Stated exercise: Give the rows from the very first line through the line containing "14: (264, 342)", both included, as a JSON list of strings with one string per line. Leave out blank lines and the picture lines.

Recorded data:
◇ ◇ ◇
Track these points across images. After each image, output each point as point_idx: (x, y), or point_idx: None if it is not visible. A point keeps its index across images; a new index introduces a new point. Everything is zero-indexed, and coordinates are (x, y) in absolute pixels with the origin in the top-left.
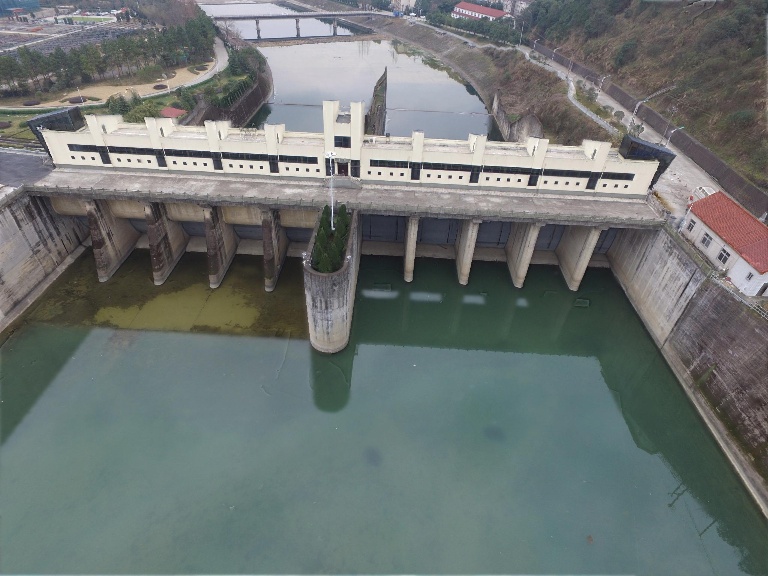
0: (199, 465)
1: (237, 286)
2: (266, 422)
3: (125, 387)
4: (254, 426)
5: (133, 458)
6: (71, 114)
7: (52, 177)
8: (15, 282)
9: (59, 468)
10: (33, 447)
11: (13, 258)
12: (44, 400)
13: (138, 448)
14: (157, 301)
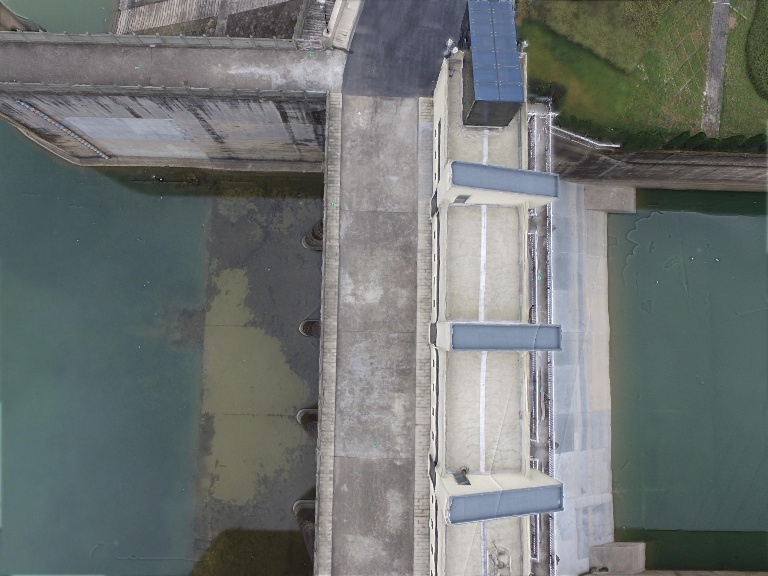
0: (3, 493)
1: (306, 452)
2: (56, 557)
3: (108, 366)
4: (49, 545)
5: (13, 418)
6: (488, 103)
7: (394, 112)
8: (244, 147)
9: (1, 347)
10: (26, 306)
11: (254, 134)
12: (86, 283)
13: (24, 418)
14: (264, 342)
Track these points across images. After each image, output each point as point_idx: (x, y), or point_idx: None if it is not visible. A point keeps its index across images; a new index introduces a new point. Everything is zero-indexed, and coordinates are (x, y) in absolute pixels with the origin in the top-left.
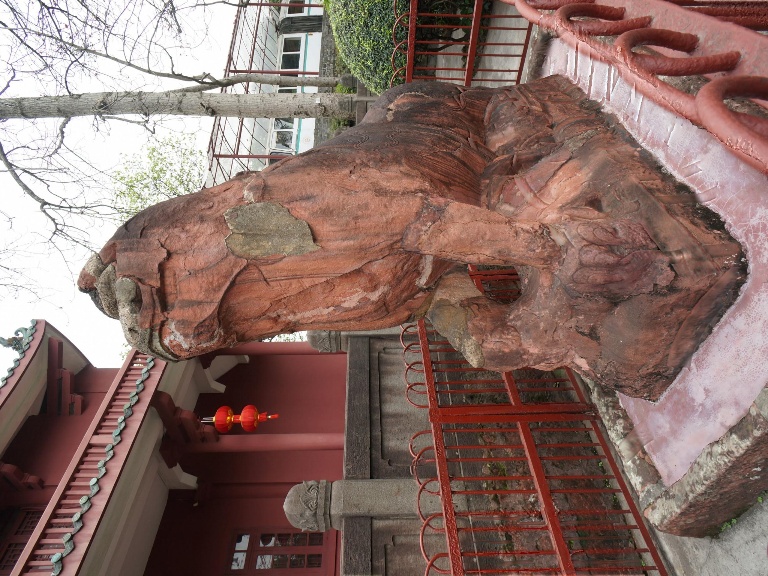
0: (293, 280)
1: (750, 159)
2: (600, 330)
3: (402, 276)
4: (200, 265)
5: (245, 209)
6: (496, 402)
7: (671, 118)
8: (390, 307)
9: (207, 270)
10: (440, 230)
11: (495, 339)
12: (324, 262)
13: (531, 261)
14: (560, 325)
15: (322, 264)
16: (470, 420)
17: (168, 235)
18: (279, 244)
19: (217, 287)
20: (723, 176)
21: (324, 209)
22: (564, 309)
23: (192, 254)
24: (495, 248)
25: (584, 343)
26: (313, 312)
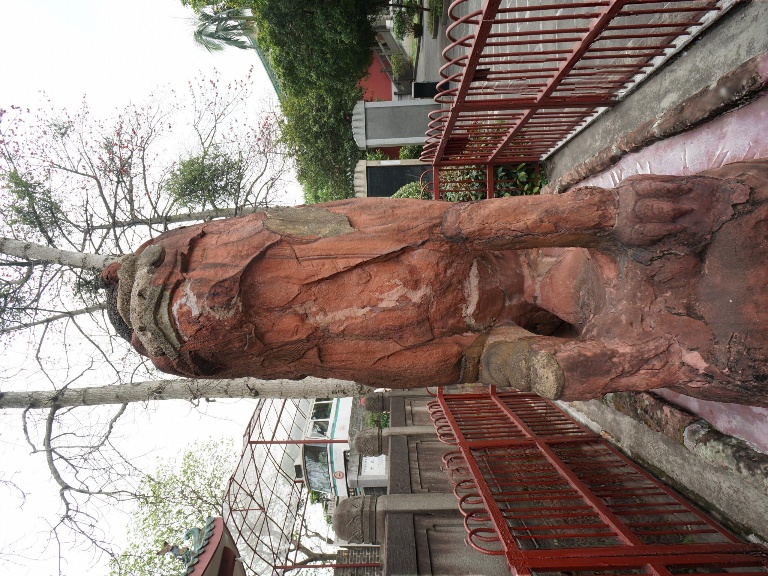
0: (326, 260)
1: (766, 101)
2: (699, 308)
3: (446, 284)
4: (232, 240)
5: (286, 210)
6: (605, 544)
7: (680, 149)
8: (435, 330)
9: (239, 241)
10: (479, 207)
11: (570, 346)
12: (360, 243)
13: (583, 211)
14: (646, 311)
15: (358, 244)
16: (572, 562)
17: (207, 225)
18: (315, 228)
19: (245, 255)
20: (751, 134)
21: (362, 206)
22: (643, 287)
23: (227, 234)
24: (541, 210)
25: (685, 325)
26: (346, 312)
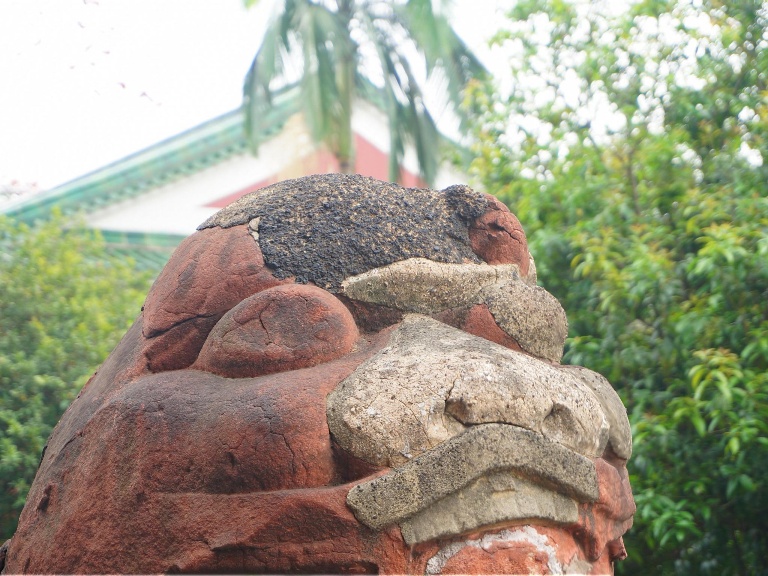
0: None
1: None
2: None
3: None
4: None
5: None
6: None
7: None
8: None
9: None
10: None
11: None
12: None
13: None
14: None
15: None
16: None
17: None
18: None
19: None
20: None
21: None
22: None
23: None
24: None
25: None
26: None
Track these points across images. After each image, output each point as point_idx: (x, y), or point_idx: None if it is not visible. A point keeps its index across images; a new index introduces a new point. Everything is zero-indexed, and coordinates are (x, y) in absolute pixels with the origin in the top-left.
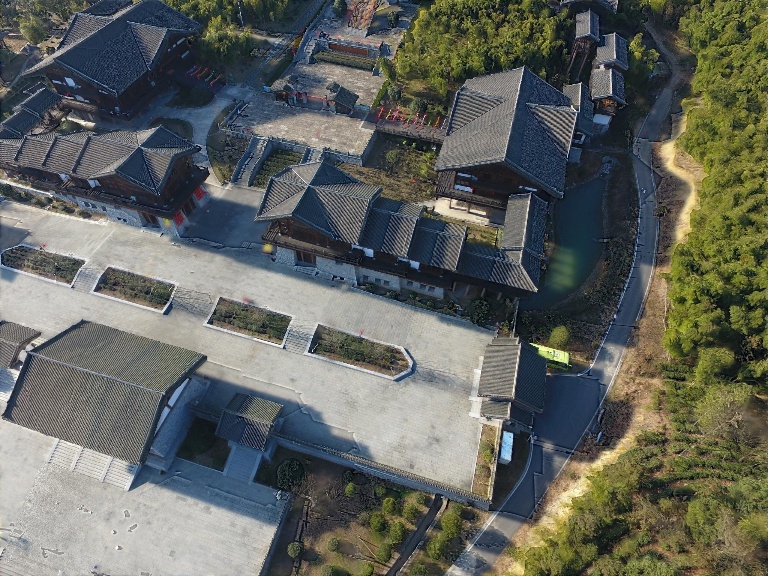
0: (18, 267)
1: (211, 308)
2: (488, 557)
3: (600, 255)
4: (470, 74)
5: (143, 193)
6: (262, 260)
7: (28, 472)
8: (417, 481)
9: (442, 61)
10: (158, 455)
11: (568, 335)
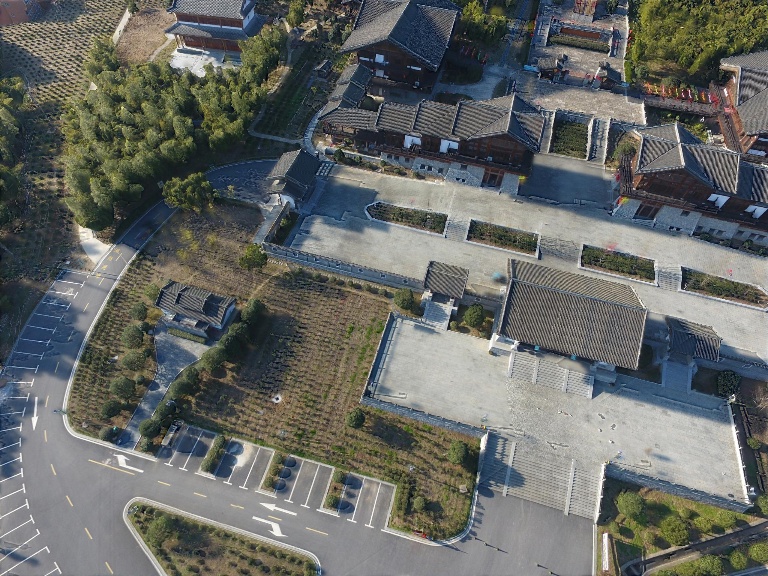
0: (387, 220)
1: (578, 254)
2: None
3: None
4: (717, 54)
5: (504, 153)
6: (600, 214)
7: (498, 385)
8: None
9: (691, 42)
10: (607, 370)
11: None
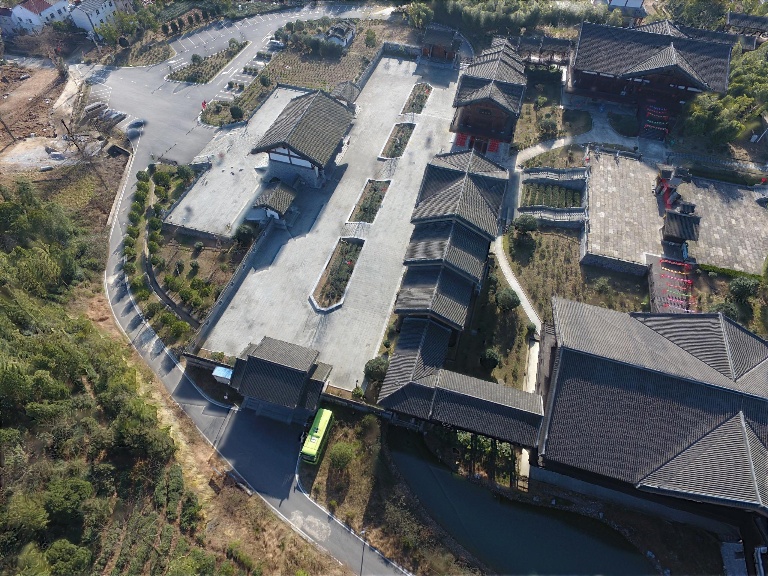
0: None
1: (382, 179)
2: (155, 362)
3: (501, 574)
4: None
5: None
6: None
7: None
8: None
9: None
10: None
11: (337, 456)
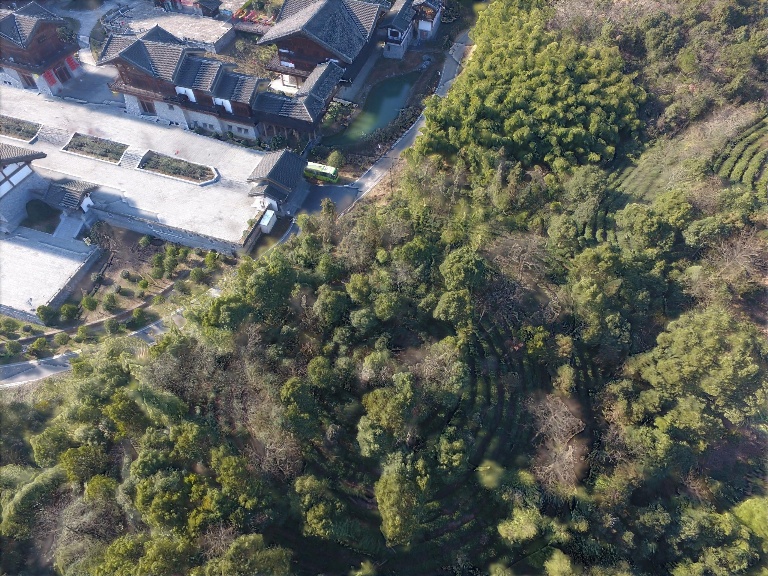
0: None
1: (68, 140)
2: None
3: None
4: None
5: (18, 53)
6: (116, 111)
7: None
8: (193, 236)
9: None
10: (4, 221)
11: (338, 156)
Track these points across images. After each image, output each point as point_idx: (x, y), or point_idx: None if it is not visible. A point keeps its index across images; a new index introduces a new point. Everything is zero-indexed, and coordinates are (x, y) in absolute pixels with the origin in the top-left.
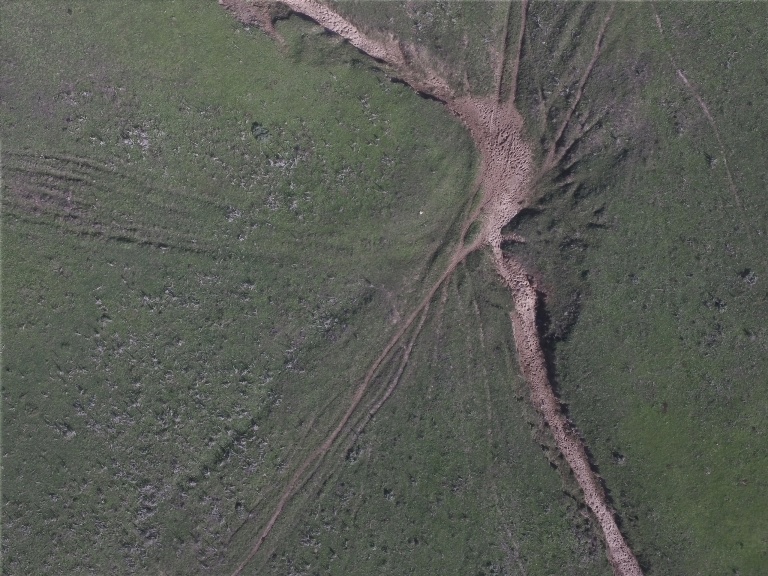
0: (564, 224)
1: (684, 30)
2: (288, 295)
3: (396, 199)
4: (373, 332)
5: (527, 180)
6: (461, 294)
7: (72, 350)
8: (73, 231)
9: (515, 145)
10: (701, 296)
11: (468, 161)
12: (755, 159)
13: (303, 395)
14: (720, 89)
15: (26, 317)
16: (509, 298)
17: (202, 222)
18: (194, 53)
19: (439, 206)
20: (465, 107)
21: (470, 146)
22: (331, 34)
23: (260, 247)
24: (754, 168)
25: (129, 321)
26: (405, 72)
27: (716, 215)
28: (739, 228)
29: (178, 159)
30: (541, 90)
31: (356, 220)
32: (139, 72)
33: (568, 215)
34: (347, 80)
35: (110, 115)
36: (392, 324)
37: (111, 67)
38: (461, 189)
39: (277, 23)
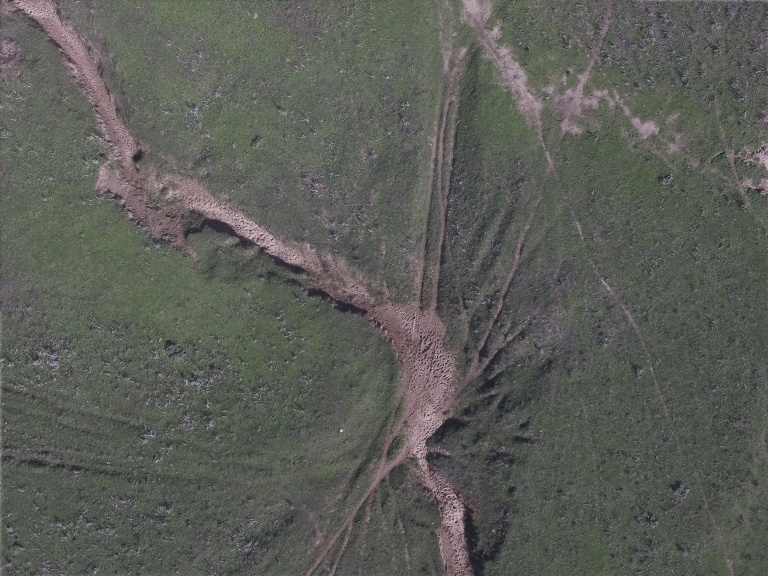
0: (489, 437)
1: (606, 237)
2: (206, 518)
3: (315, 418)
4: (295, 555)
5: (451, 390)
6: (385, 513)
7: None
8: None
9: (438, 353)
10: (631, 511)
11: (389, 374)
12: (682, 367)
13: None
14: (644, 296)
15: None
16: (435, 514)
17: (116, 444)
18: (104, 270)
19: (360, 422)
20: (386, 314)
21: (391, 358)
22: (246, 245)
23: (176, 468)
24: (682, 376)
25: (42, 548)
26: (324, 280)
27: (644, 426)
28: (668, 439)
29: (90, 379)
30: (462, 299)
31: (274, 440)
32: (48, 291)
33: (493, 428)
34: (262, 295)
35: (19, 335)
36: (315, 546)
37: (19, 286)
38: (383, 403)
39: (189, 237)
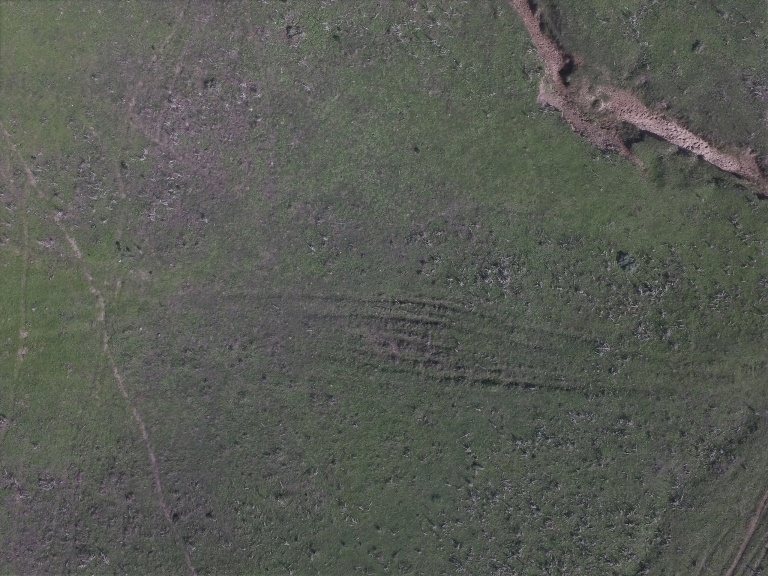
0: None
1: None
2: (668, 429)
3: None
4: (761, 461)
5: None
6: None
7: (443, 502)
8: (435, 377)
9: None
10: None
11: None
12: None
13: (693, 533)
14: None
15: (392, 471)
16: None
17: (570, 358)
18: (550, 184)
19: None
20: None
21: None
22: (687, 153)
23: (633, 380)
24: None
25: (501, 467)
26: (763, 185)
27: None
28: None
29: (541, 295)
30: None
31: (736, 346)
32: (494, 207)
33: None
34: (714, 201)
35: (466, 254)
36: None
37: (464, 204)
38: None
39: (634, 146)
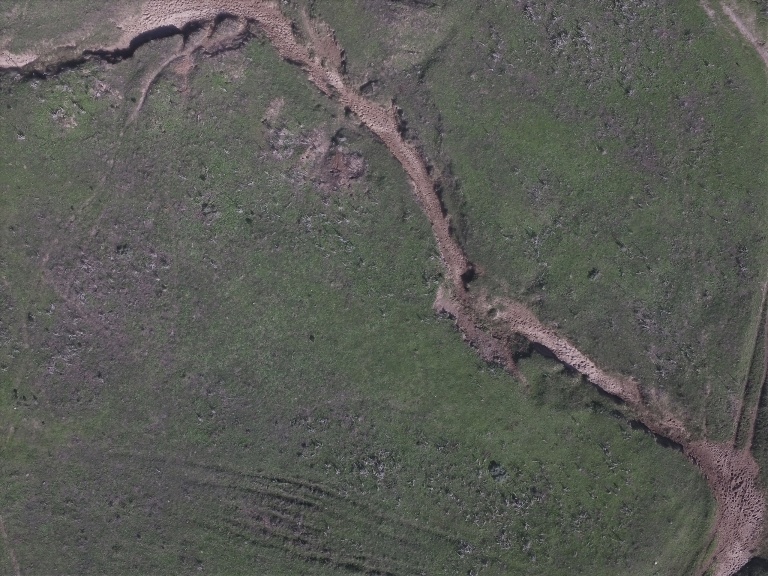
◇ ◇ ◇
Finished answer:
[
  "Track these points across images. After each image, output each point as point_idx: (x, y), or point_idx: None if it is not visible. A point keeps its index across images; a new index introduces a new point. Everything is zero-indexed, and coordinates are (x, y) in absolute pixels with the origin in the top-left.",
  "0: (199, 465)",
  "1: (237, 286)",
  "2: (266, 422)",
  "3: (125, 387)",
  "4: (254, 426)",
  "5: (133, 458)",
  "6: (71, 114)",
  "7: (52, 177)",
  "8: (15, 282)",
  "9: (59, 468)",
  "10: (33, 447)",
  "11: (13, 258)",
  "12: (44, 400)",
  "13: (138, 448)",
  "14: (157, 301)",
  "0: (3, 493)",
  "1: (306, 452)",
  "2: (56, 557)",
  "3: (108, 366)",
  "4: (49, 545)",
  "5: (13, 418)",
  "6: (488, 103)",
  "7: (394, 112)",
  "8: (244, 147)",
  "9: (1, 347)",
  "10: (26, 306)",
  "11: (254, 134)",
  "12: (86, 283)",
  "13: (24, 418)",
  "14: (264, 342)"
]